Por otro lado, el hecho de buscar datos entre las personas que tenían un empleo fijo dejó afuera a muchísima gente desocupada, que eran muchísimos teniendo en cuenta la época: más de 9 millones sobre un total de 40 millones que integraban el padrón electoral.
Lo interesante es que en julio de 1936, algunas semanas antes de que la revista Literary Digest empezara con su encuesta, George Gallup (el virtual “inventor” de las encuestas modernas) predijo el error que se produciría en la revista, lo que generó una fuerte reacción de los editores. Sin embargo... Gallup tuvo razón.
Si bien la gente de Digest tenía motivos suficientes para ufanarse de lo que estaban haciendo, omitieron algunos datos esenciales: de los diez millones de sobres que enviaron, solo contestaron 2.300.000. Es decir, más de las tres cuartas partes de los potenciales votantes... no respondieron.
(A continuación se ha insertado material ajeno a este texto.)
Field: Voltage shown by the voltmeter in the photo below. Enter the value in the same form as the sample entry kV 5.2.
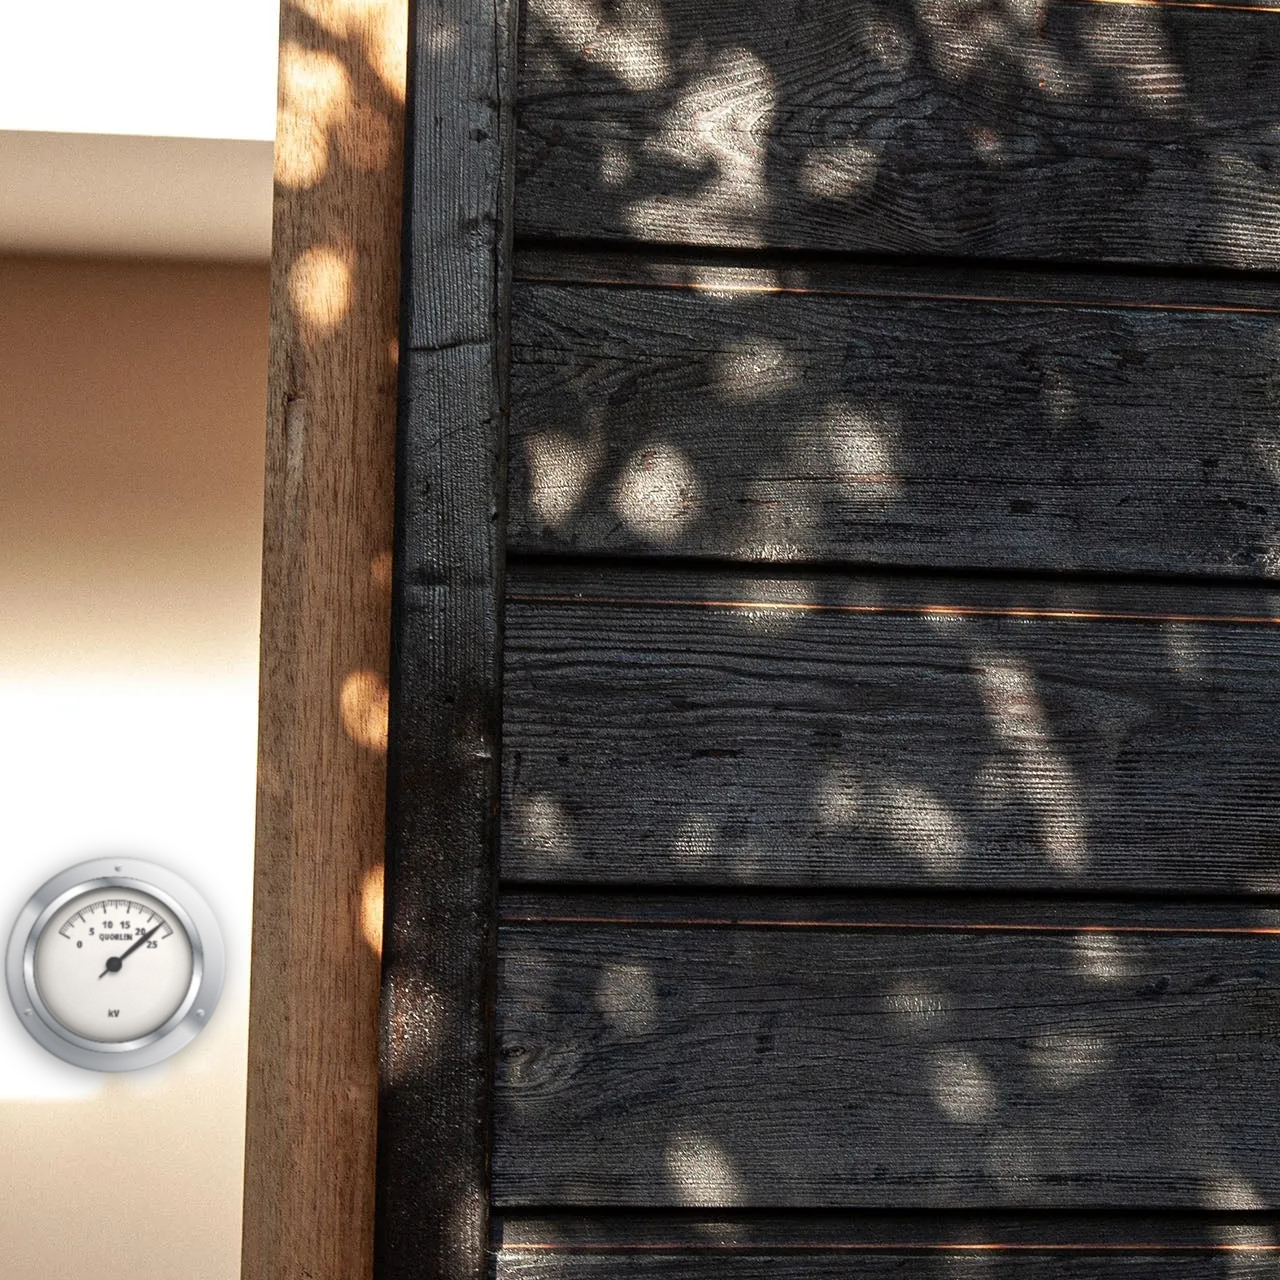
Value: kV 22.5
Esos 7.700.000 “votos” que no llegaron, incluían un gran número de personas que –quizás– estaban satisfechas con la presidencia de Roosevelt y no tenía muchas ganas de participar en una encuesta de ese tipo. Como usted bien sabe, a los humanos nos interesa mucho más “manifestar nuestro enojo” de cualquier manera que enfatizar nuestra aprobación.
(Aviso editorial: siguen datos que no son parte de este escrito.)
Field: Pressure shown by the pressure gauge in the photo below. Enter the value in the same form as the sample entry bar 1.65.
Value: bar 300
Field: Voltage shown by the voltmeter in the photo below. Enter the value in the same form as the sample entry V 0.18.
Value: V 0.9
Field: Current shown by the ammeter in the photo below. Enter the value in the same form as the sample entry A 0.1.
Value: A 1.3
No bien llegaban los sobres, la gente que pertenecía a las clases alta y media-alta, poseedora de autos y líneas telefónicas, quizá disconforme con lo que era la administración del momento, fue mucho más proclive a protestar y utilizar cualquier medio para hacerlo, aun el de contestar una encuesta. De esa forma, quienes respondieron al pedido de la revista fueron desproporcionadamente republicanos.
Estos errores son los que se llaman errores sistemáticos, que son mucho más graves y/o serios que los errores estadísticos.
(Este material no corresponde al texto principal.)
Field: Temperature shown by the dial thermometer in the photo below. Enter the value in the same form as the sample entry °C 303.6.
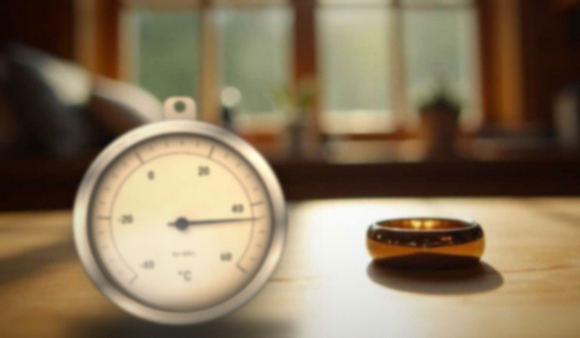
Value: °C 44
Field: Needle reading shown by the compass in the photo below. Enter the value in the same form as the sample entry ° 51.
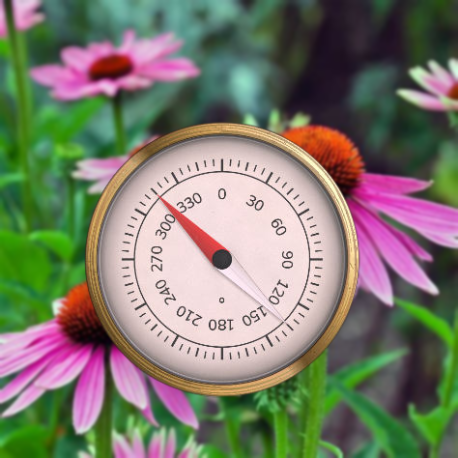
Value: ° 315
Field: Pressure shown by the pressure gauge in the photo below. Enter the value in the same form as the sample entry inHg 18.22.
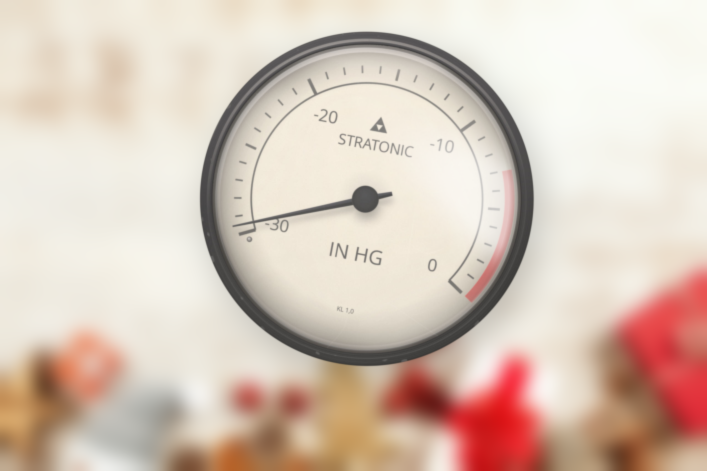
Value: inHg -29.5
Gallup sí que usaba los métodos científicos de la época, y si bien sus muestras eran decididamente más pequeñas (para el caso Landon vs. Roosevelt utilizó alrededor de 50.000 encuestados), sus resultados fueron siempre mucho más precisos y certeros.[4]
Final: ¿por qué la historia de Roosevelt y Landon?
La Argentina actual vive momentos muy particulares. En realidad, ¿cuándo no? Pero como hubo algunos acontecimientos puntuales, en particular en el último noviembre (“cacerolazo” y “huelga”) que podrían invitar a extraer conclusiones sobre cuál podría ser el resultado de las próximas elecciones presidenciales, sugeriría que relean lo que pasó en Estados Unidos en 1936 y las predicciones de la revista Digest.
Obviamente, no puedo afirmar nada porque ni tengo autoridad ni conocimientos para hacerlo, pero en función de lo que se pudo leer en algunos diarios y ver en la tele (en algunos canales también), todo parece apuntar a un triunfo del equivalente de Alfred Landon. Les recuerdo que Roosevelt obtuvo más del 62 por ciento de los votos. No sé quién será el equivalente de él en el 2015, pero si uno va a utilizar un método que pretende ser científico, conviene no equivocarse con la muestra.
[1] En realidad, el error de una muestra de n personas se estima calculando error ~– (0,98)/V–n . Es decir, el error estadístico es inversamente proporcional a la raíz cuadrada del tamaño de la muestra: cuanto mayor es el número de gente encuestada, menor es el error.
[2] Fuente: Revista Literary Digest, 31 de octubre de 1936.
[3] Es una traducción libre mía. La frase de la señora Roosevelt fue: “Lap of the gods”, que se traduciría como “en la falda de los dioses”.
[4] Con todo, hay un error histórico que cometió Gallup en la elección del año 1948, dando por ganador al candidato que enfrentaba a Harry Truman (me refiero a Thomas Dewey), pero eso dará lugar a otra nota.